Accélérateur de particules

Mon pass Navigo, pourtant chargé à l'avance, ne passait pas ce matin ; j'ai donc fait la queue au guichet comme le commun des imprévoyants.

Une fois sur le quai, les portes du métro automatique se sont refermées devant moi, j'ai essayé de les retenir, mais c'est impossible, contrairement aux portes des métros avec chauffeur.

Donc, ruminant ma déconfiture, Antony et ses Johnsons pleurant dans mes écouteurs bluetooth à propos de la disparition des abeilles et de tout ce qui grandit à la campagne, j'ai pu méditer sur mon sort devant les portes vitrées de la ligne 14.

J'ai repensé à ce que disait le commercial d'une SSII dans un roman de Houellebecq : « J’ai l’impression d’être une cuisse de poulet sous cellophane dans un rayon de supermarché ». Mais la cuisse de poulet, elle n'a qu'à se laisser porter ; moi il me faut courir.

La programmation du métro automatique est d'une logique imparable : on ne doit pas pouvoir le retenir pour le bien seul d'un individu. Un accélérateur de particules accélère un groupe de particules, si l'une d'elle reste en rade, il ne peut pas revenir en arrière.

Et donc en tant que particule élémentaire, il a bien fallu que j'attende la rame suivante pour être accéléré.

samedi 28 mars 2009

Leadership training - highly addictive bullshit

Retour sur la formation Manager Confirmé, subie la semaine dernière.

Cette formation a lieu dans un cadre enjôleur, un petit pavillon lacustre du début du XIXe, au milieu du bois de Boulogne, où sont usuellement hébergées les conventions diverses de mon entreprise.

En chemin, sur une route moins fréquentée qui conduit au petit pavillon, j'ai pu voir sortir du sous-bois, comme portée par la rosée matinale, une créature d'un genre exagéré quoique coloré, quasi exotique, très à l'aise en talons aiguilles malgré l'épais tapis de feuilles mortes.
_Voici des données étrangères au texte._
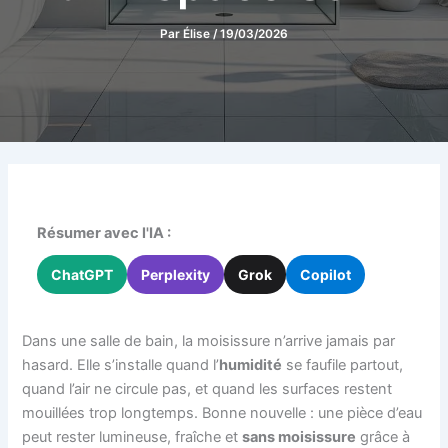
Par
Élise
/
19/03/2026
Résumer avec l'IA :
ChatGPT
Perplexity
Grok
Copilot
Dans une salle de bain, la moisissure n’arrive jamais par
hasard. Elle s’installe quand l’
humidité
se faufile partout,
quand l’air ne circule pas, et quand les surfaces restent
mouillées trop longtemps. Bonne nouvelle : une pièce d’eau
peut rester lumineuse, fraîche et
sans moisissure
grâce à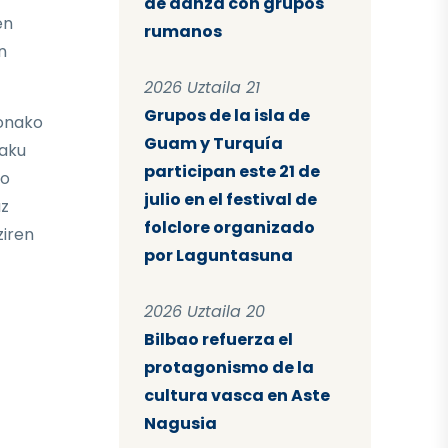
de danza con grupos
en
rumanos
n
2026 Uztaila 21
Grupos de la isla de
honako
Guam y Turquía
zaku
participan este 21 de
ko
julio en el festival de
az
folclore organizado
ziren
por Laguntasuna
2026 Uztaila 20
Bilbao refuerza el
protagonismo de la
cultura vasca en Aste
Nagusia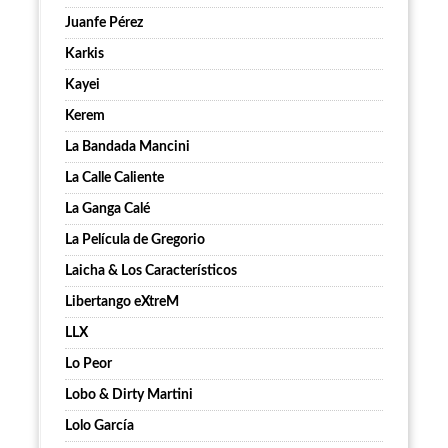
Juanfe Pérez
Karkis
Kayei
Kerem
La Bandada Mancini
La Calle Caliente
La Ganga Calé
La Película de Gregorio
Laicha & Los Característicos
Libertango eXtreM
LLX
Lo Peor
Lobo & Dirty Martini
Lolo García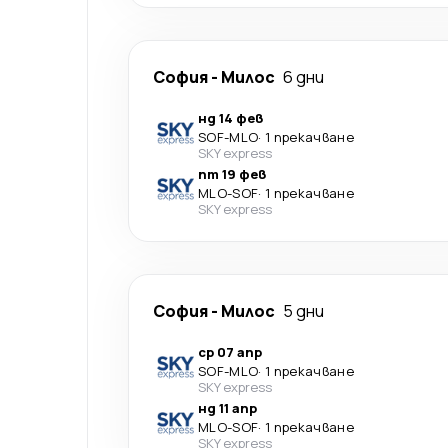
София
-
Милос
6 дни
нд 14 фев
SOF
-
MLO
·
1 прекачване
SKY express
пт 19 фев
MLO
-
SOF
·
1 прекачване
SKY express
София
-
Милос
5 дни
ср 07 апр
SOF
-
MLO
·
1 прекачване
SKY express
нд 11 апр
MLO
-
SOF
·
1 прекачване
SKY express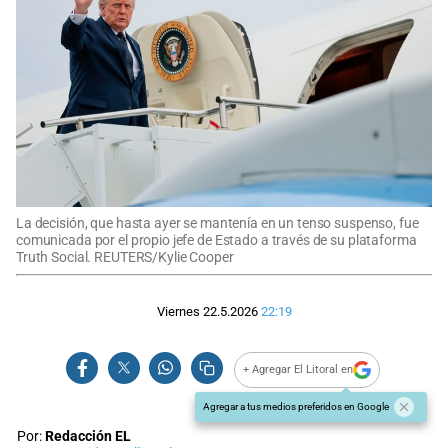
La decisión, que hasta ayer se mantenía en un tenso suspenso, fue
comunicada por el propio jefe de Estado a través de su plataforma
Truth Social. REUTERS/Kylie Cooper
Viernes 22.5.2026
22:19
+ Agregar El Litoral en
Agregar a tus medios preferidos en Google
Por:
Redacción EL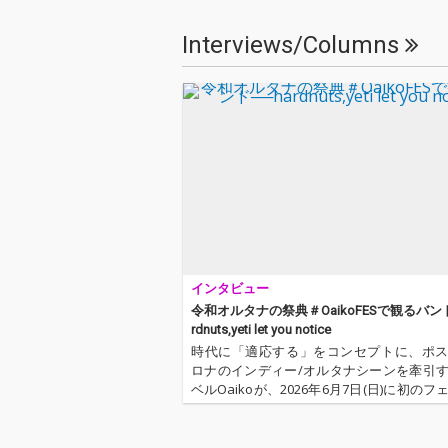
モチーフに制作。刹那
モチーフに制作
的な疾走感と独特な醒
的な疾走感と独
Interviews/Columns
めた熱気を放つ楽曲と
めた熱気を放つ
なっている。
なっている。
インタビュー
令和オルタナの祭典＃OaikoFESで観るバンド
rdnuts,yeti let you notice
時代に「適応する」をコンセプトに、ポ
ロナのインディー/オルタナシーンを牽引
ベルOaikoが、2026年6月7日(日)に初のフ
ベント〈OaikoFES2026〉を開催。今回OT
は、出演アーティストにOaikoFESで観たい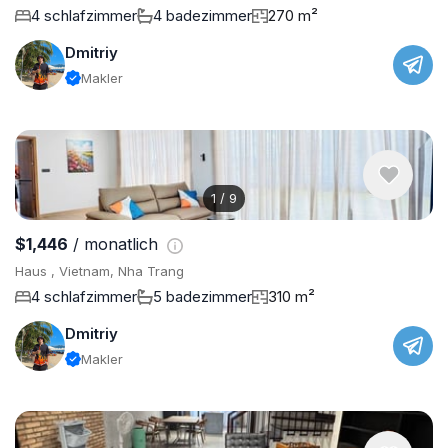
4 schlafzimmer
4 badezimmer
270 m²
Dmitriy
Makler
1
/
9
$1,446
/ monatlich
Haus , Vietnam, Nha Trang
4 schlafzimmer
5 badezimmer
310 m²
Dmitriy
Makler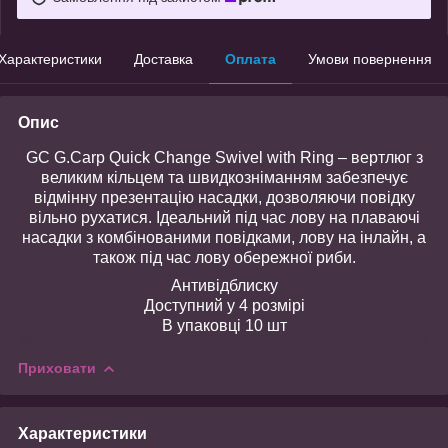
Характеристики
Доставка
Оплата
Умови повернення
Опис
GC G.Carp Quick Change Swivel with Ring – вертлюг з
великим кільцем та швидкозніманням забезпечує
відмінну презентацію насадки, дозволяючи повідку
вільно рухатися. Ідеальний під час лову на плаваючі
насадки з комбінованими повідками, лову на інлайн, а
також під час лову обережної риби.
Антивідблиску
Доступний у 4 розмірі
В упаковці 10 шт
Приховати
Характеристики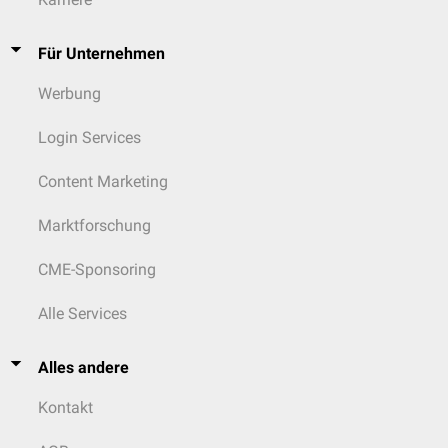
Für Unternehmen
Werbung
Login Services
Content Marketing
Marktforschung
CME-Sponsoring
Alle Services
Alles andere
Kontakt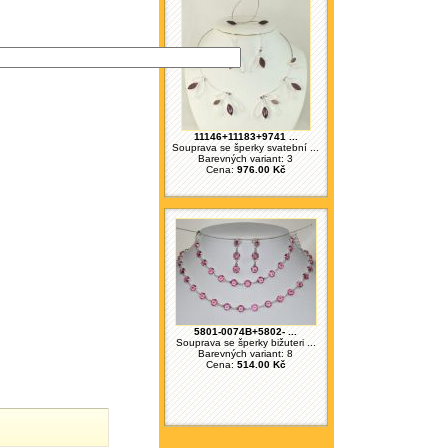
11146+11183+9741 ...
Souprava se šperky svatební ...
Barevných variant: 3
Cena:
976.00 Kč
5801-0074B+5802- ...
Souprava se šperky bižuteri ...
Barevných variant: 8
Cena:
514.00 Kč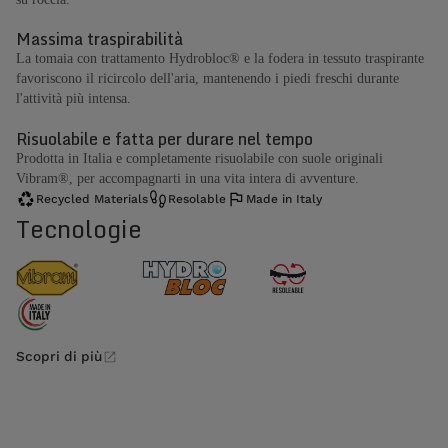
Massima traspirabilità
La tomaia con trattamento Hydrobloc® e la fodera in tessuto traspirante
favoriscono il ricircolo dell'aria, mantenendo i piedi freschi durante
l'attività più intensa.
Risuolabile e fatta per durare nel tempo
Prodotta in Italia e completamente risuolabile con suole originali
Vibram®, per accompagnarti in una vita intera di avventure.
Recycled Materials
Resolable
Made in Italy
Tecnologie
Scopri di più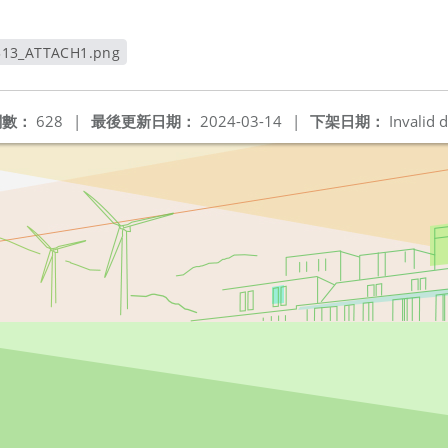
313_ATTACH1.png
新視窗
閱數：
628
|
最後更新日期：
2024-03-14
|
下架日期：
Invalid d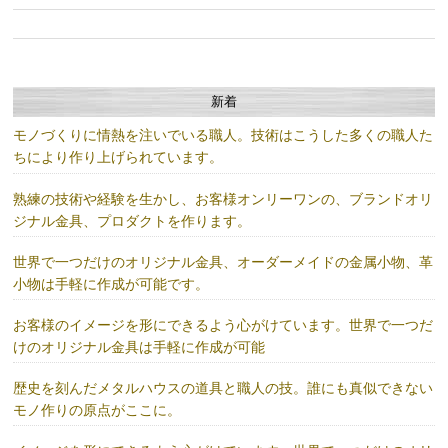
新着
モノづくりに情熱を注いでいる職人。技術はこうした多くの職人た
ちにより作り上げられています。
熟練の技術や経験を生かし、お客様オンリーワンの、ブランドオリ
ジナル金具、プロダクトを作ります。
世界で一つだけのオリジナル金具、オーダーメイドの金属小物、革
小物は手軽に作成が可能です。
お客様のイメージを形にできるよう心がけています。世界で一つだ
けのオリジナル金具は手軽に作成が可能
歴史を刻んだメタルハウスの道具と職人の技。誰にも真似できない
モノ作りの原点がここに。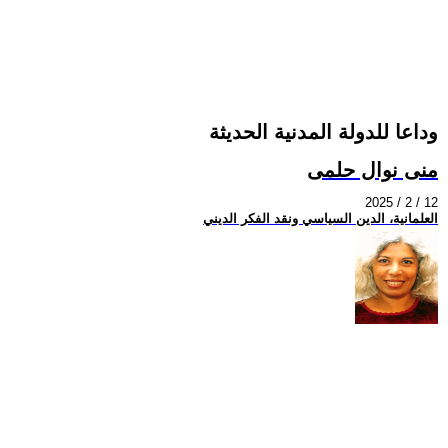
وداعا للدولة المدنية الحديثة
منى نوال حلمى
2025 / 2 / 12
العلمانية، الدين السياسي ونقد الفكر الديني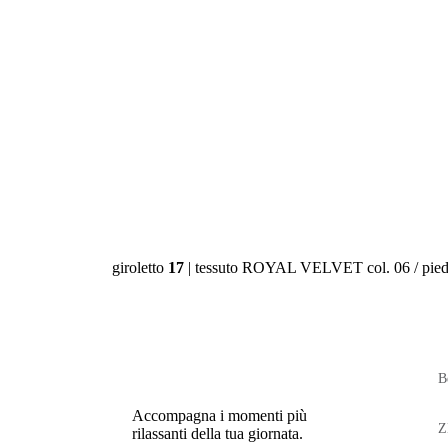
giroletto
17
| tessuto ROYAL VELVET col. 06 / pied
B
Accompagna i momenti più
Z
rilassanti della tua giornata.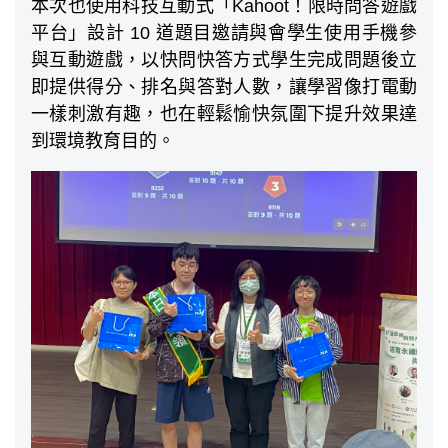
本次也使用科技互動式「Kahoot！限時問答遊戲
平台」設計 10 道題目邀請與會學生使用手機參
與互動遊戲，以快問快答方式學生完成問題後立
即提供得分、排名與答對人數，讓學習像打電動
一樣刺激有趣，也在輕鬆愉快氛圍下提升效果達
到環境教育目的。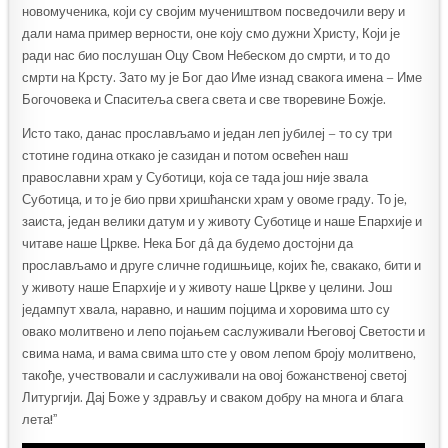
новомученика, који су својим мучеништвом посведочили веру и
дали нама пример верности, оне коју смо дужни Христу, Који је
ради нас био послушан Оцу Свом Небеском до смрти, и то до
смрти на Крсту. Зато му је Бог дао Име изнад свакога имена – Име
Богочовека и Спаситеља свега света и све творевине Божје.
Исто тако, данас прослављамо и један леп јубилеј – то су три
стотине година откако је сазидан и потом освећен наш
православни храм у Суботици, која се тада још није звала
Суботица, и то је био први хришћански храм у овоме граду. То је,
заиста, један велики датум и у животу Суботице и наше Епархије и
читаве наше Цркве. Нека Бог дâ да будемо достојни да
прослављамо и друге сличне годишњице, којих ће, свакако, бити и
у животу наше Епархије и у животу наше Цркве у целини. Још
једампут хвала, наравно, и нашим појцима и хоровима што су
овако молитвено и лепо појањем саслуживали Његовој Светости и
свима нама, и вама свима што сте у овом лепом броју молитвено,
такође, учествовали и саслуживали на овој божанственој светој
Литургији. Дај Боже у здрављу и сваком добру на многа и блага
лета!ˮ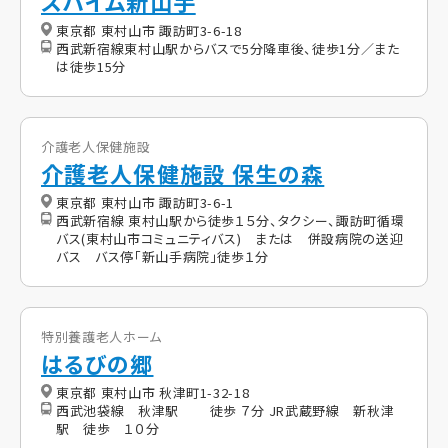
スハイム新山手
東京都 東村山市 諏訪町3-6-18
西武新宿線東村山駅からバスで5分降車後、徒歩1分／また
は徒歩15分
介護老人保健施設
介護老人保健施設 保生の森
東京都 東村山市 諏訪町3-6-1
西武新宿線 東村山駅から徒歩１５分、タクシー、諏訪町循環
バス(東村山市コミュニティバス) または 併設病院の送迎
バス バス停「新山手病院」徒歩１分
特別養護老人ホーム
はるびの郷
東京都 東村山市 秋津町1-32-18
西武池袋線 秋津駅 徒歩 ７分 JR武蔵野線 新秋津
駅 徒歩 １０分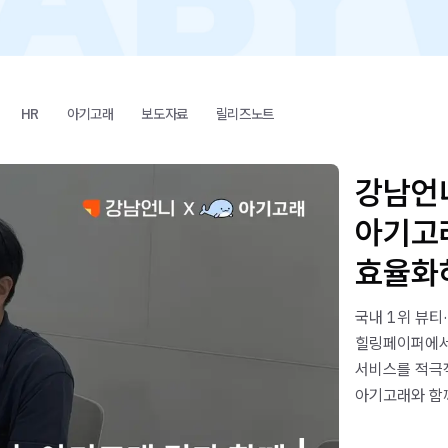
HR
아기고래
보도자료
릴리즈노트
강남언니
아기고
효율화하
국내 1위 뷰티
힐링페이퍼에서
서비스를 적극
아기고래와 함
확인해보세요.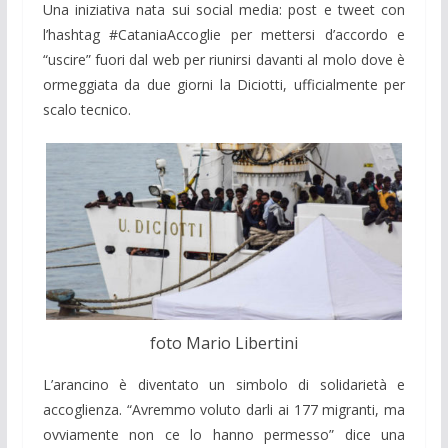
Una iniziativa nata sui social media: post e tweet con
l’hashtag #CataniaAccoglie per mettersi d’accordo e
“uscire” fuori dal web per riunirsi davanti al molo dove è
ormeggiata da due giorni la Diciotti, ufficialmente per
scalo tecnico.
foto Mario Libertini
L’arancino è diventato un simbolo di solidarietà e
accoglienza. “Avremmo voluto darli ai 177 migranti, ma
ovviamente non ce lo hanno permesso” dice una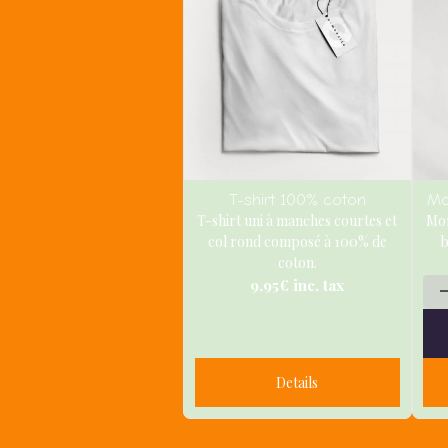
T-shirt 100% coton
Mo
T-shirt uni à manches courtes et
Mon
col rond composé à 100% de
b
coton.
9,95€
inc. tax
Details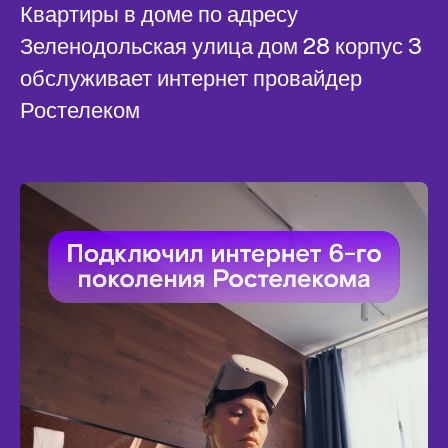
Квартиры в доме по адресу
Зеленодольская улица дом 28 корпус 3
обслуживает интернет провайдер
Ростелеком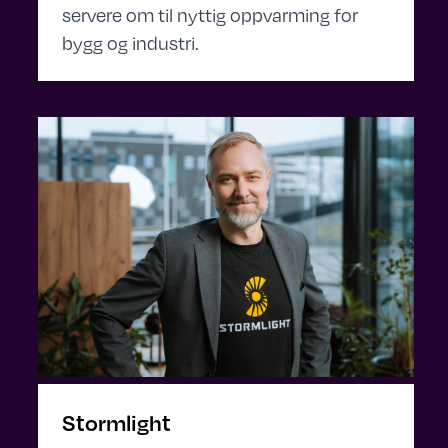
servere om til nyttig oppvarming for
bygg og industri.
Stormlight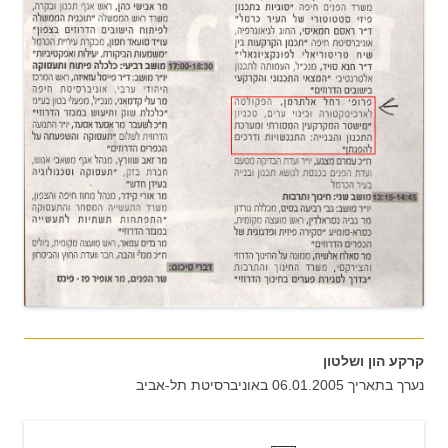
קרקע הון ושלטון
נערך בתאריך 06.01.2005 באוניברסיטת תל-אביב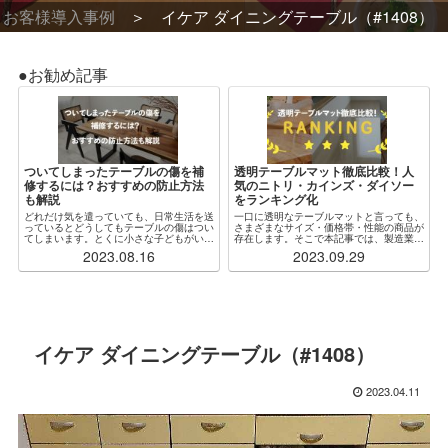
お客様導入事例
イケア ダイニングテーブル（#1408）
●お勧め記事
ついてしまったテーブルの傷を補
透明テーブルマット徹底比較！人
修するには？おすすめの防止方法
気のニトリ・カインズ・ダイソー
も解説
をランキング化
どれだけ気を遣っていても、日常生活を送
一口に透明なテーブルマットと言っても、
っているとどうしてもテーブルの傷はつい
さまざまなサイズ・価格帯・性能の商品が
てしまいます。とくに小さな子どもがいる
存在します。そこで本記事では、製造業者
場合、ふとしたことがきっかけで木製・ガ
からも見解をもらいつつ、特に人気な各社
2023.08.16
2023.09.29
ラス製問わず傷だらけになってしまうこと
の透明テーブルマットを厳選・比較し、ラ
もしばしばです。傷をつけないように注意
ンキング化しました。加えて、「自分の状
するのが...
況にぴったり...
イケア ダイニングテーブル（#1408）
2023.04.11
De visage, elle n'était pas sans rappeler Eglantine Morugeon, dite "Titine la Morue", la chef de projet lamentable d'une entreprise concurrente que j'ai subie suite à un mauvais concours de circonstances.

Du coup je me suis demandé si la crise économique serait un des thèmes sous-jacents de la formation.

Eh bien oui, et même la formation (en anglais) s'est ouverte sur une bonne blague, le fameux "When you look at banks Balance Sheets nowadays, on the left, there is nothing right, on the right, there is nothing left". Ce qui est drôle, parce que ça veut dire que les actifs sont pourris, quoi, et que le cash est est parti aux chiottes, hi, hi, hi, blague de comptable.

J'avoue avoir eu quelques absences. J'ai été réveillé par les coups de coudes répétés de mon voisin de table, Bertrand Pou. A l'écran on pouvait lire : "Bring your soul, bring your heart at work".
- Et tes couilles aussi, pour mettre sur la table, m'a expliqué Bertrand avec un clin d'oeil.

vendredi 27 mars 2009

Sidération et pleinitude système

Ce matin 10h00 entretien avec le CIO du groupe Locameca Ltd ; prospect pour l'intégration d'un nouveau système front office de gestion du mécontentement client.

Quelques minutes avant l'entretien mon épouse m'appelle suite à l'état dans lequel j'ai laissé la cuisine ce matin ; je sors sur le palier de la tour à la Défense où est installé le prospect.

Le coup de téléphone étant arrivé à une conclusion quelconque, je souhaite à nouveau intégrer les locaux du client ; mais hélas l'hôtesse est partie en pause et ne peut m'ouvrir.

10h45, l'hôtesse est de retour, j'arrive à temps pour que Jacques Ducruet, qui vient de conclure l'entretien avec le CIO, me présente et m'entraîne vers la sortie en me prenant par l'épaule.
- Une urgence, parviens-je à bafouiller...
- De toute façon on a pas abordé ta partie, me console Manuelo Gonzalo, le bras droit de Jacques.

C'est bien dommage, j'aurais aimé avoir eu quelque chose à dire sur les main-frames de front office CRM.